[SOURCE DATA — start]

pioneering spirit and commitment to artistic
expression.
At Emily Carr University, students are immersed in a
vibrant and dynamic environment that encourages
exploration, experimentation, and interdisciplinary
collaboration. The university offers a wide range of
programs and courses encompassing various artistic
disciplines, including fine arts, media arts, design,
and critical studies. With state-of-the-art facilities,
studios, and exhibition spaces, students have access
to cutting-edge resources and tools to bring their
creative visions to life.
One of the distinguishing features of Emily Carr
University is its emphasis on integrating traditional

[SOURCE DATA — finish]

REQUIRED WORK >> The records above should be duplicated in full, exactly as given.

WRITTEN SOLUTION >>
pioneering spirit and commitment to artistic
expression.
At Emily Carr University, students are immersed in a
vibrant and dynamic environment that encourages
exploration, experimentation, and interdisciplinary
collaboration. The university offers a wide range of
programs and courses encompassing various artistic
disciplines, including fine arts, media arts, design,
and critical studies. With state-of-the-art facilities,
studios, and exhibition spaces, students have access
to cutting-edge resources and tools to bring their
creative visions to life.
One of the distinguishing features of Emily Carr
University is its emphasis on integrating traditional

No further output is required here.